To compensate for anticipated parking space losses that could result from upcoming development projects, DOTS is preparing to eliminate on-campus resident parking by fall 2017, officials said.  

Department of Transportation Services Director David Allen and other DOTS officials met with the Campus Transportation Advisory Committee on Friday morning to discuss the plan to limit the number of parked cars.

The parking elimination will take effect starting in fall 2016, when freshman and sophomore on-campus residents will no longer be able to park on the campus. The parking restriction will expand to apply to juniors and seniors living on the campus in fall 2017, Allen said.

“Parking problems are simple to solve: more spaces or fewer cars, that’s it. Nothing in between,” Allen said.  “So if we can’t have more spaces, the option is fewer cars.”

The proposed renovation of Cole Field House, which the University System of Maryland Board of Regents approved Friday, as well as the construction of the Brendan Iribe Center for Computer Science and Innovation, the Purple Line, Academic Village and other academic buildings could eliminate more than 4,400 spaces over the next several years, Allen said.

While there is currently a surplus of roughly 1,500 parking spaces on the campus, these spots will begin to decrease as construction continues, he said. To build an additional garage on the campus would cost more than $100 million, which Allen said would result in debt the university could not support.

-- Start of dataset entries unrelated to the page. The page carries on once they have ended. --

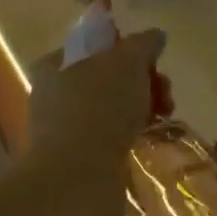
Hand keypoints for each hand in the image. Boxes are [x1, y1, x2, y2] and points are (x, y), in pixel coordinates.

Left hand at [25, 29, 165, 194]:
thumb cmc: (98, 107)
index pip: (90, 46)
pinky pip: (111, 138)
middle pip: (106, 78)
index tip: (149, 61)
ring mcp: (63, 131)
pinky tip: (148, 138)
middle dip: (141, 81)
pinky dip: (131, 135)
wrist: (77, 180)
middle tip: (164, 91)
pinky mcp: (77, 160)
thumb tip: (155, 36)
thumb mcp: (127, 62)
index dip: (122, 49)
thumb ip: (142, 44)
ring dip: (141, 108)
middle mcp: (53, 96)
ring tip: (163, 117)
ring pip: (111, 109)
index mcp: (54, 66)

Additionally, all residents living in the University View, The Varsity and other apartment complexes with designated Shuttle-UM bus routes will be unable to park on the campus starting in fall 2016. Commuter parking availability will not be affected, he said.

Allen said he estimates these restrictions will eliminate about 2,889 cars currently parking on the campus.   

But these plans could change or evolve, depending on the completion status of some of the projects, Allen said.

“That fall 2016 time frame, you can bet on that. It’s beyond that where it’s a bit more up in the air,” Allen said.

Plans for the Purple Line and Academic Village, for example, are uncertain, but these proposals should be finalized within the next six months, Allen said.

“If they don’t happen, then lots of things change,” Allen said. “We are planning on — depending on your perspective — either the worst case for parking or the best case for the institution and the construction.”

If the construction projects move forward as scheduled, DOTS will lose an estimated $1.67 million in yearly parking revenue, Allen said. To compensate for that loss, Allen said commuter parking rates will increase, anticipating that the current rate of $249 per year will rise by 13.7 percent in fall 2015, 14.5 percent in fall 2016 and 17.3 percent in fall 2017.

Allen said on-campus resident students have the lowest parking priority because they use the cars less often than employees and commuter students do.

A small number of exceptions to the resident parking restriction might also be made, Allen said, which will be determined either through student applications or in conjunction with Residence Hall Association criteria.

Allen said the parking situation is one of “pain and gain.” While current students, faculty and staff will experience inconvenience, the future payoff from these projects will be high.

Ariel Bourne, the CTAC RHA representative, said the committee is expecting a difficult transition period, but that can change over time.

“Freshmen, sophomores, juniors and seniors will be angry, but then as the years go on, freshmen in five years won’t even know they had parking in the first place,” said Bourne, a junior food science and government and politics major. “So it leads to a change in the mindset.”

Allen said DOTS will post an informational packet on the changes on its website and will update it as more information comes to light.  

CTAC Chairwoman and Assistant Vice President of Student Affairs Mary Hummel said construction poses a challenge, but it must be managed to better the university.

“I think that students, faculty, staff — there’s going to be some pain for almost everybody through this process,” Hummel said. “You can’t stop the progress of the university and all these wonderful new things … things that really enhance the experience for students and faculty and staff because of parking.”